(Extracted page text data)
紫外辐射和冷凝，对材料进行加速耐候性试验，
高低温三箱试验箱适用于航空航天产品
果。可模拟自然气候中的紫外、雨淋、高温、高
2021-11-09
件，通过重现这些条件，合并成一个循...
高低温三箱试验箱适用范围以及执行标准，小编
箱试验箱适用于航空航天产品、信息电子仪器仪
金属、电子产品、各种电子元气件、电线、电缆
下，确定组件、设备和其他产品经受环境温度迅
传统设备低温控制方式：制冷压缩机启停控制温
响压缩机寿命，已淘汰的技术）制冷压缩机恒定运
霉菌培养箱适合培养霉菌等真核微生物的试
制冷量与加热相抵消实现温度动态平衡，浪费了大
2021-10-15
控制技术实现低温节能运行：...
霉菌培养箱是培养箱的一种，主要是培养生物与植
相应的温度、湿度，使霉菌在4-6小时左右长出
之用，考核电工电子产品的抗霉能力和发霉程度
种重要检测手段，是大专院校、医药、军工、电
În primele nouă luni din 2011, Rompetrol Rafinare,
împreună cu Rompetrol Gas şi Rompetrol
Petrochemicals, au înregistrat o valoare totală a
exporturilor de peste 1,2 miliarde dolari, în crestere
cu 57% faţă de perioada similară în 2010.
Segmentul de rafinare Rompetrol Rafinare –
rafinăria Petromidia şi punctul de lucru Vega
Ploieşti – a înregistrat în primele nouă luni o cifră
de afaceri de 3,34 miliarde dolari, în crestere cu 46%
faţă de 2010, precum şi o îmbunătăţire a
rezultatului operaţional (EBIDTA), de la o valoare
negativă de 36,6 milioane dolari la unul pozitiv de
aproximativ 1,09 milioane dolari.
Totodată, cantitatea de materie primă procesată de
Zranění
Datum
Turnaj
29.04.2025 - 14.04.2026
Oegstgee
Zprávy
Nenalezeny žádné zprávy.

WORK TO BE COMPLETED:
Would you print all of the entries exactly as they stand?

RESULT FOR THIS EXERCISE:
紫外辐射和冷凝，对材料进行加速耐候性试验，
高低温三箱试验箱适用于航空航天产品
果。可模拟自然气候中的紫外、雨淋、高温、高
2021-11-09
件，通过重现这些条件，合并成一个循...
高低温三箱试验箱适用范围以及执行标准，小编
箱试验箱适用于航空航天产品、信息电子仪器仪
金属、电子产品、各种电子元气件、电线、电缆
下，确定组件、设备和其他产品经受环境温度迅
传统设备低温控制方式：制冷压缩机启停控制温
响压缩机寿命，已淘汰的技术）制冷压缩机恒定运
霉菌培养箱适合培养霉菌等真核微生物的试
制冷量与加热相抵消实现温度动态平衡，浪费了大
2021-10-15
控制技术实现低温节能运行：...
霉菌培养箱是培养箱的一种，主要是培养生物与植
相应的温度、湿度，使霉菌在4-6小时左右长出
之用，考核电工电子产品的抗霉能力和发霉程度
种重要检测手段，是大专院校、医药、军工、电
În primele nouă luni din 2011, Rompetrol Rafinare,
împreună cu Rompetrol Gas şi Rompetrol
Petrochemicals, au înregistrat o valoare totală a
exporturilor de peste 1,2 miliarde dolari, în crestere
cu 57% faţă de perioada similară în 2010.
Segmentul de rafinare Rompetrol Rafinare –
rafinăria Petromidia şi punctul de lucru Vega
Ploieşti – a înregistrat în primele nouă luni o cifră
de afaceri de 3,34 miliarde dolari, în crestere cu 46%
faţă de 2010, precum şi o îmbunătăţire a
rezultatului operaţional (EBIDTA), de la o valoare
negativă de 36,6 milioane dolari la unul pozitiv de
aproximativ 1,09 milioane dolari.
Totodată, cantitatea de materie primă procesată de
Zranění
Datum
Turnaj
29.04.2025 - 14.04.2026
Oegstgee
Zprávy
Nenalezeny žádné zprávy.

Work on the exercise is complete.